PROBLEM |
Return every line of text in the material below word for word, leaving out the pictures.

INFORMATION SUPPLIED |
◆ ◆ ◆

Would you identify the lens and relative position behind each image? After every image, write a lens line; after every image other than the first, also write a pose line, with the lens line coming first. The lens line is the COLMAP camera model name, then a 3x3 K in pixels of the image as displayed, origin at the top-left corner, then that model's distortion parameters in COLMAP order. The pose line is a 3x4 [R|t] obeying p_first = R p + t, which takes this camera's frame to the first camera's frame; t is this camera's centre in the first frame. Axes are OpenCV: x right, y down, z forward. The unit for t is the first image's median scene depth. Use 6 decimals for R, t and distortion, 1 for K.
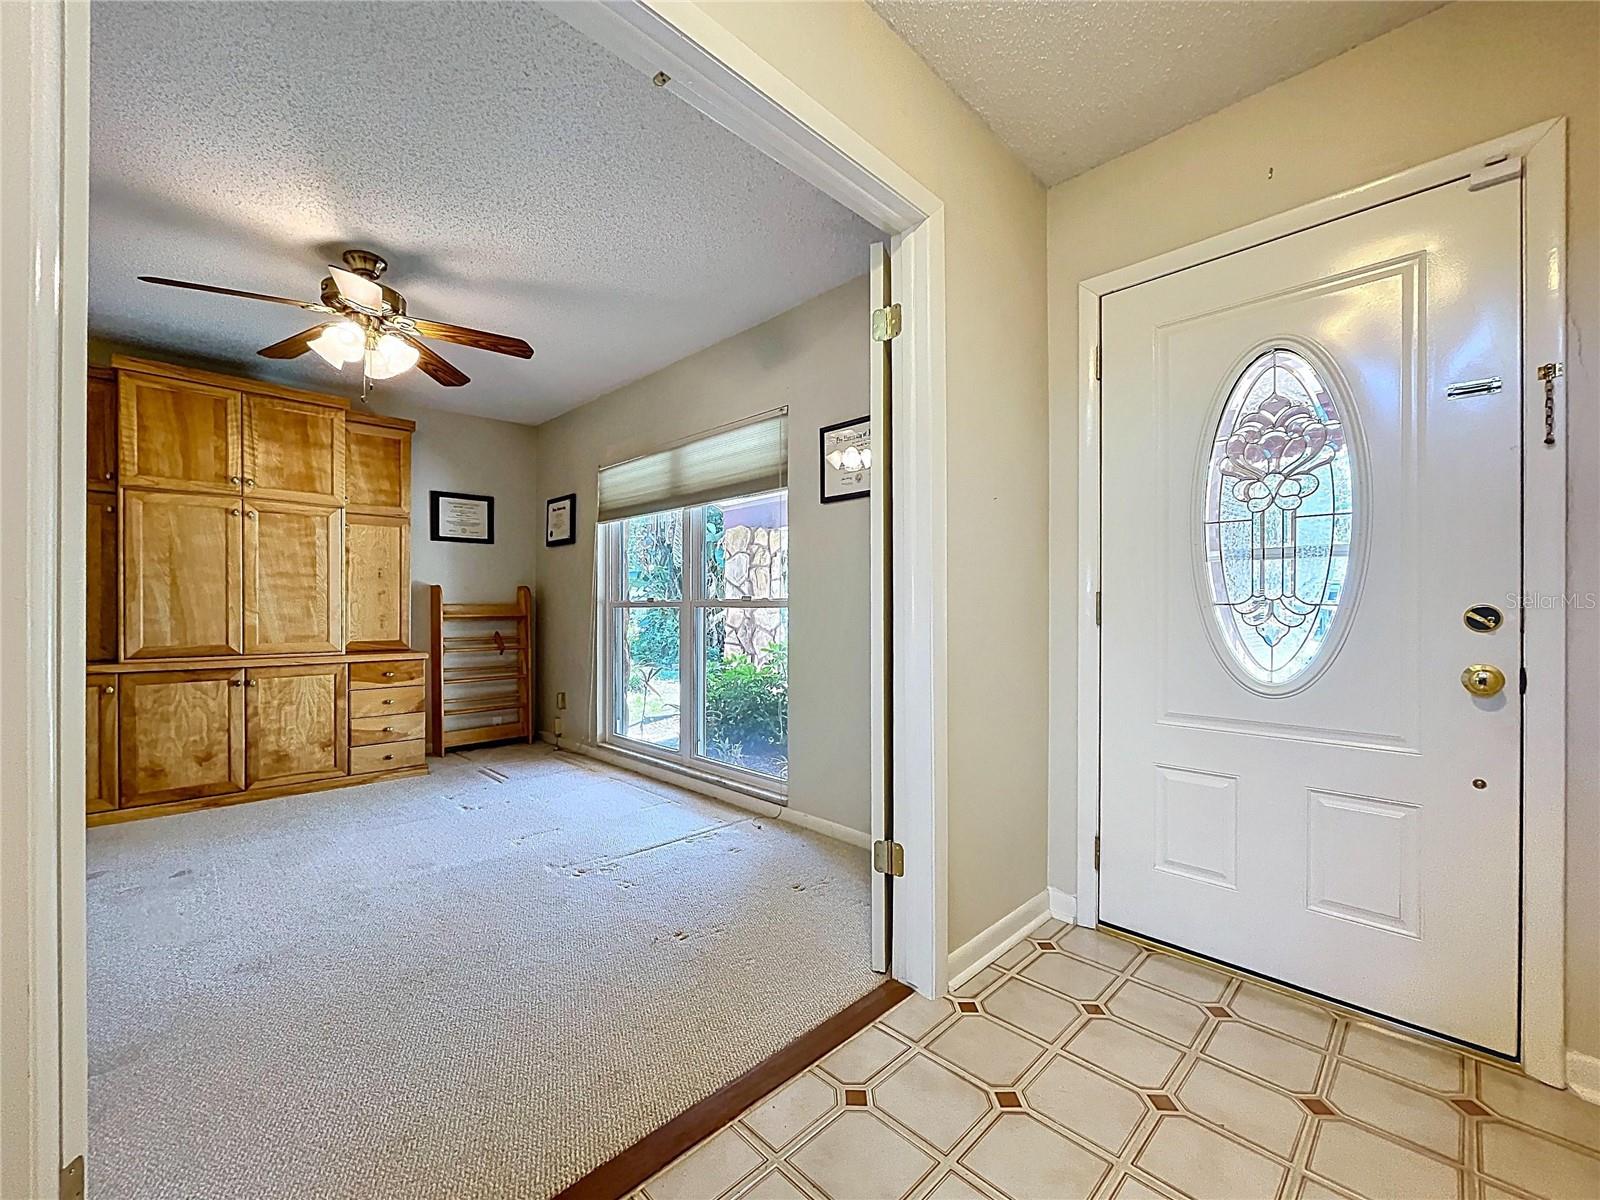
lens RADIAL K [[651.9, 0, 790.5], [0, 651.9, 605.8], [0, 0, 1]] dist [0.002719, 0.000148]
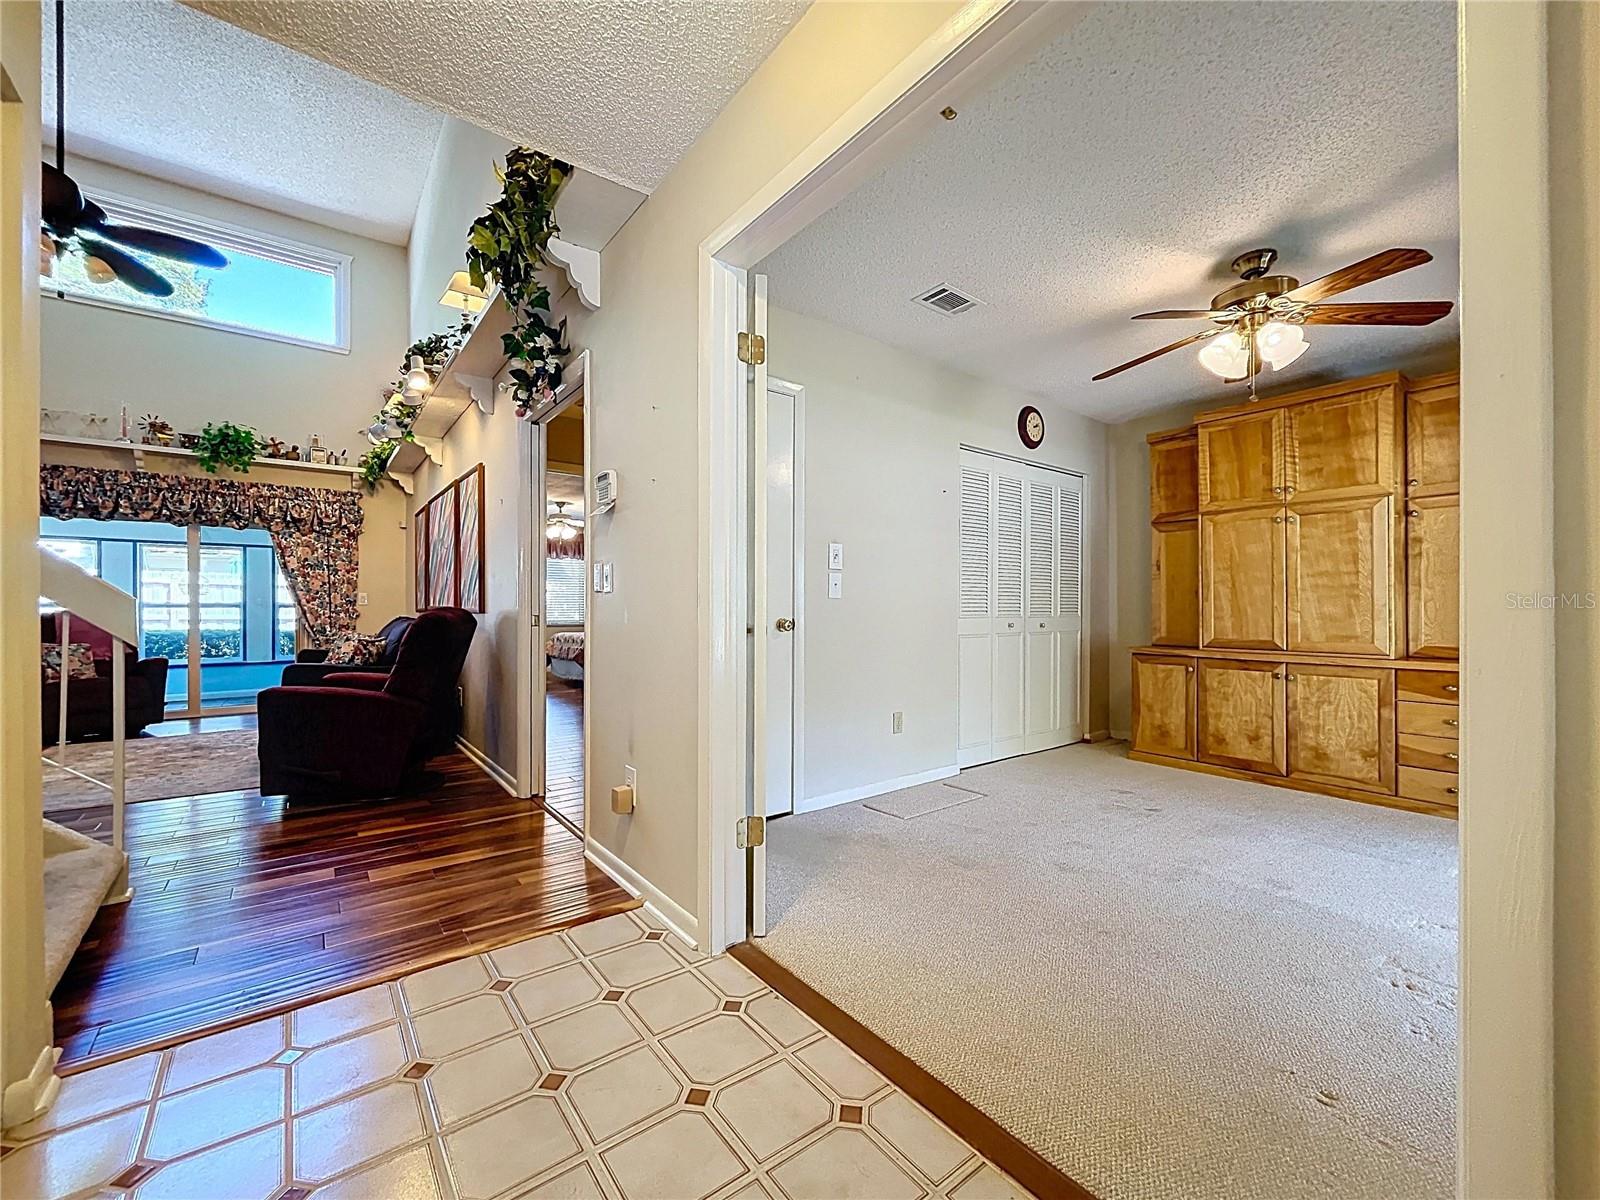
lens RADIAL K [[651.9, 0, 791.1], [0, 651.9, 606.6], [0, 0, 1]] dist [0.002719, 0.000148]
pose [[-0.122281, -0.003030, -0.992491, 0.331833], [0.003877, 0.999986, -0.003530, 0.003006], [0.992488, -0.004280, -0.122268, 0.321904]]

◆ ◆ ◆

ANSWER BOX |
Would you identify the lens and relative position behind each image? After every image, write a lens line; after every image other than the first, also write a pose line, with the lens line coming first. The lens line is the COLMAP camera model name, then a 3x3 K in pixels of the image as displayed, origin at the top-left corner, then that model's distortion parameters in COLMAP order. The pose line is a 3x4 [R|t] obeying p_first = R p + t, which takes this camera's frame to the first camera's frame; t is this camera's centre in the first frame. Axes are OpenCV: x right, y down, z forward. The unit for t is the first image's median scene depth. Use 6 decimals for R, t and distortion, 1 for K.
lens RADIAL K [[651.9, 0, 790.5], [0, 651.9, 605.8], [0, 0, 1]] dist [0.002719, 0.000148]
lens RADIAL K [[651.9, 0, 791.1], [0, 651.9, 606.6], [0, 0, 1]] dist [0.002719, 0.000148]
pose [[-0.122281, -0.003030, -0.992491, 0.331833], [0.003877, 0.999986, -0.003530, 0.003006], [0.992488, -0.004280, -0.122268, 0.321904]]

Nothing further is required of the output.